◆ Required actions
1: Rewrite the George Clarke biography, beginning at the words "George Clarke (29" and stopping after "the Māori students.", and swap "Norfolk" for "Suffolk".
2: According to the George Clarke biography, at whose trial did Clarke act as translator in February 1842?
3: Write what comes next in the George Clarke biography, following its final sentence.

Text block START

George Clarke (29 June 1823 – 10 March 1913) was an Australian-born New Zealand pioneer and educationist.

Early life
George Clarke was born in Parramatta, New South Wales, the son of the Revd George Clarke, an early missionary to New Zealand with the Church Missionary Society. Clarke senior who came from Norfolk and arrived at Hobart, Van Diemen's Land in September 1822. Clarke senior then went to Sydney, and while waiting for a ship to New Zealand, took charge of an establishment of Aborigines near Parramatta. 

The family went on to New Zealand in 1824 and settled at Bay of Islands. His father worked at the Waimate mission, teaching the Māori students.

In 1832 George Clarke the younger was sent to Hobart and went to R. W. Giblin's school. Returning to New Zealand early in 1837 the boy studied with the Rev. William Williams, afterwards Bishop of Waiapu. In 1839 he went with Williams to Poverty Bay, still continuing his studies, and there obtained an excellent knowledge of the Māori language, and of the mentality of the Maoris; an invaluable experience that he found of great use a year or two later.

Career
In 1840 Clarke's father was made protector of aborigines by the recently appointed lieutenant-governor, Captain Hobson. The seat of government was transferred to Auckland, and there the elder Clarke bought a large block of land from the Maoris for the government. In January 1841 his son was appointed a clerk in the native department of the civil service of New Zealand. In February 1842 he was translator at the trial of Wiremu Kingi Maketu, who was the first Māori condemned to death for murder. Clarke had already formed the ambition of becoming a clergyman, but for five years he remained in the government employ, first as an interpreter, then as a Maori advocate and protector, and eventually as a negotiator with the Māori . In all these capacities he did most valuable work. 

Clarke accompanied Commissioner William Spain as an interpreter, during his inquiry into the claims of the New Zealand Company, and was fiercely assailed by the representatives of the company. Eventually the claims of the company were reduced. New Plymouth and Manawatu were shown to have been purchased correctly but in most other cases the New Zealand Company had to pay further sums to Māori as compensation. In June 1844 Clarke was sent to Otago to assist in the purchase of a large block of land for the projected Scottish settlement. Clarke had to fight hard to preserve the Māori pā, village cultivations and burial grounds, but eventually succeeded, and the sale of something over 400,000 acres (1,600 km²) of what is now the province of Otago was concluded. Clarke wrote out the original Māori deed and English translation, and took pride in the fact that no dispute ever arose subsequently in regard to the transaction. For eight of the early months of 1845 Clarke was in the centre of the war with the Māori, and for most of the time was the only representative of the government in the district. On 18 November 1845 Governor Grey arrived and Clarke was at once attached to his personal staff. Grey was anxious to put an end to the war and eventually peace was declared. Clarke said of this conflict "Heke's war stands quite alone in the history of our struggles with the Maori race; alone in its magnanimity, its chivalry, its courtesy, and, I dare say, its control by Christian sentiment". In another place he mentions that "Heke always said, if fight we must, let us fight like gentlemen". But though Clarke could pay these well-deserved tributes in his account of the great chief, he could say little about his own conduct as representative of the government, which was equally creditable. In 1846, greatly to the regret of Grey, Clarke resigned from the government service. Grey pointed out to him that he had splendid prospects if he would remain, but his health had suffered, he still retained his ambition to be a minister of the Gospel, and, moreover, he could not reconcile his conscience with some of the acts of the government.

Text block END
Extracted data START

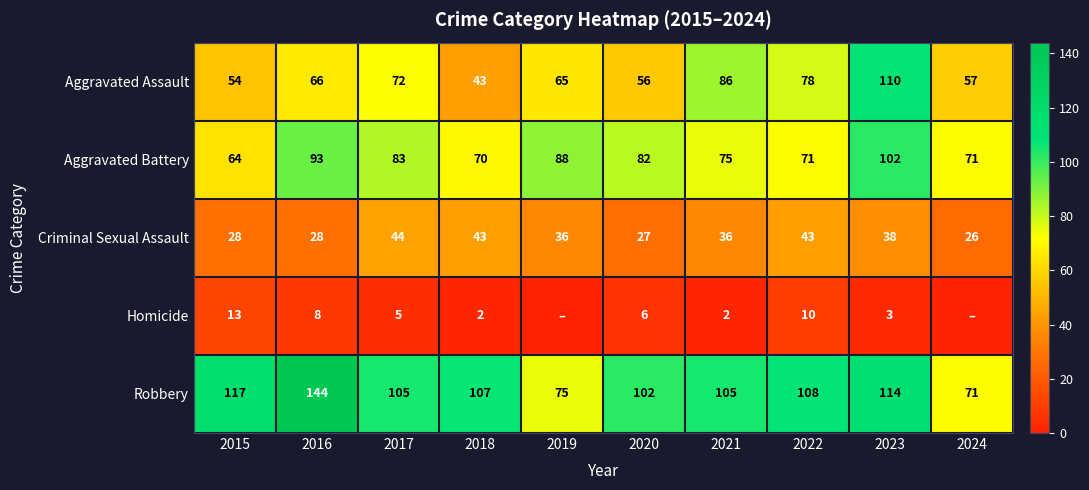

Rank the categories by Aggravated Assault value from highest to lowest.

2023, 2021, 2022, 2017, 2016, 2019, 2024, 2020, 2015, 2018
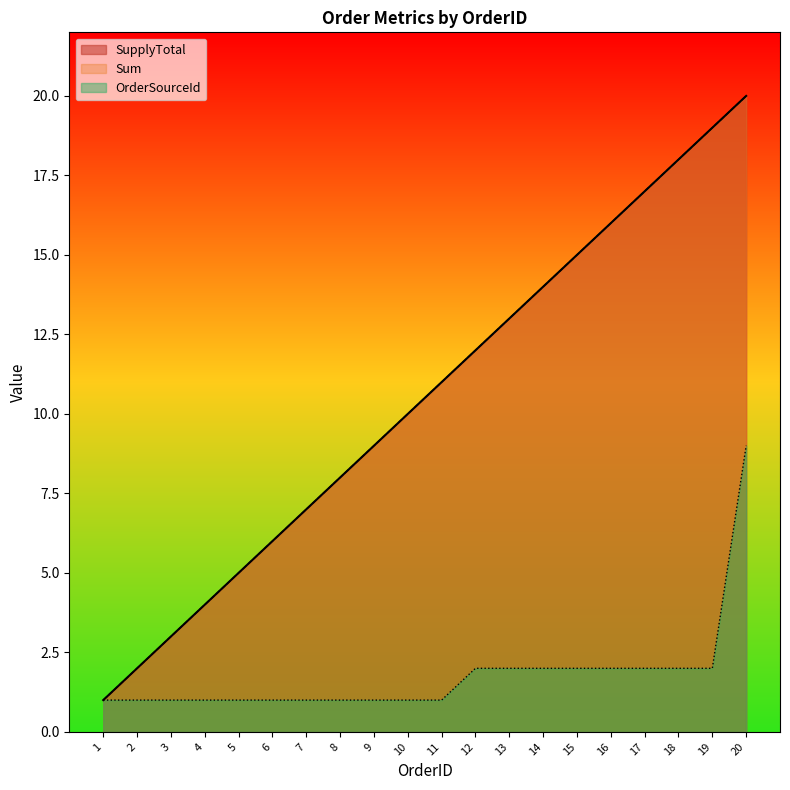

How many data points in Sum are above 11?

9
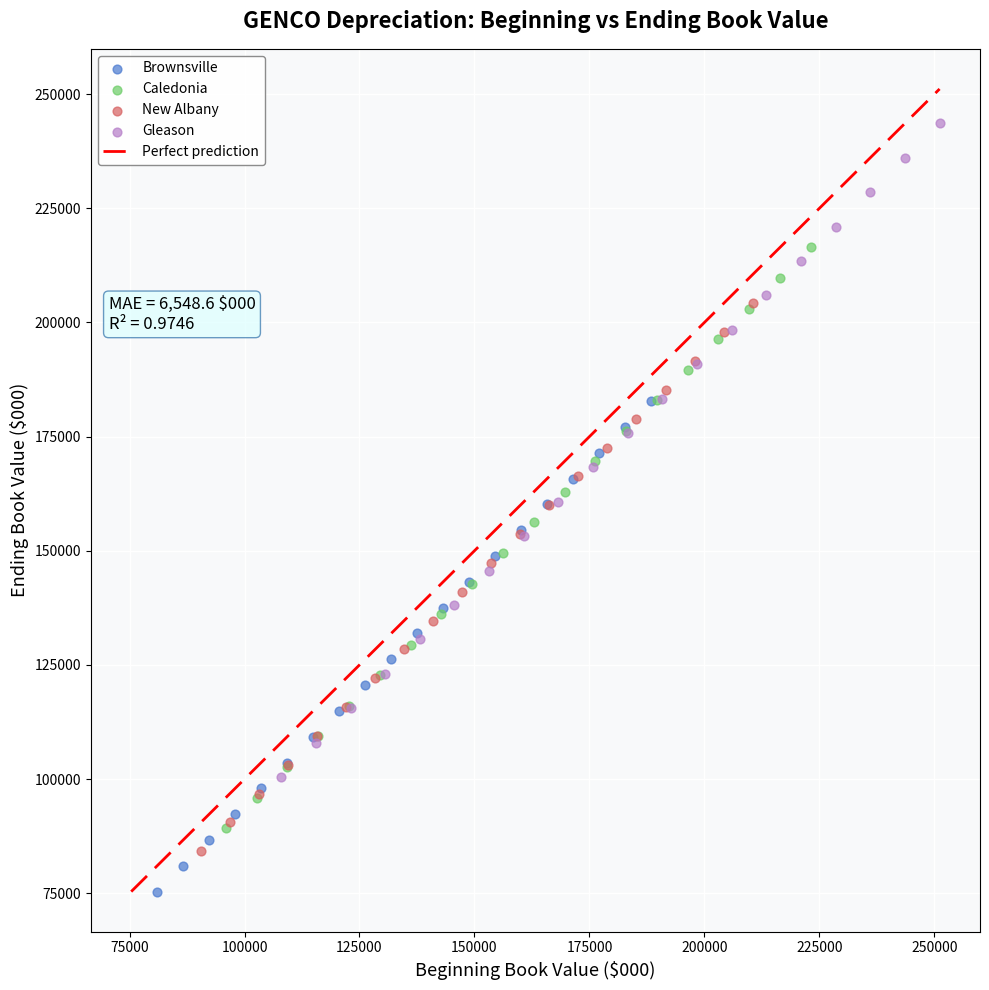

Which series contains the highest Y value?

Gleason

Extracted data END

◆ Exercise answers
1:
George Clarke (29 June 1823 – 10 March 1913) was an Australian-born New Zealand pioneer and educationist.

Early life
George Clarke was born in Parramatta, New South Wales, the son of the Revd George Clarke, an early missionary to New Zealand with the Church Missionary Society. Clarke senior who came from Suffolk and arrived at Hobart, Van Diemen's Land in September 1822. Clarke senior then went to Sydney, and while waiting for a ship to New Zealand, took charge of an establishment of Aborigines near Parramatta. 

The family went on to New Zealand in 1824 and settled at Bay of Islands. His father worked at the Waimate mission, teaching the Māori students.

2: Wiremu Kingi Maketu's trial.

3:
Minister
Clarke left New Zealand for Hobart and early in 1847 sailed to London and entered at Highbury College. He was ordained in the Union Chapel, Islington in 1851, and at once returned to Hobart to become minister of the Collins Street church. Soon a larger church was built in Davey Street, and for over 50 years he remained its pastor, honoured and beloved by all and never losing his appeal to the younger people. He took much interest in higher education, and was a member of the Tasmanian Council of Education for many years from 1878 and its president 1880–81. He was also a member of the Royal Society of Tasmania and a promoter of the Hobart Debating and Literary Association. He was one of the founders of the University of Tasmania, its first vice-chancellor from May 1890 to May 1898, and chancellor from May 1898 to May 1907, when he retired. He had retired from his church work in 1904. He died at Hobart on 10 March 1913. Apart from his Notes on Early Life in New Zealand, which appeared in 1903, Clarke's only publications were some separately published sermons and addresses and a small collection of Short Liturgies for Congregational Worship. He also wrote the memoir of James Backhouse Walker prefixed to his Early Tasmania. Clarke married a daughter of Henry Hopkins and was survived by two sons and four daughters.

Notes

References
Sally O'Neill, 'Clarke, George (1823–1913)', Australian Dictionary of Biography, Volume 3, MUP, 1969, pp 411–412.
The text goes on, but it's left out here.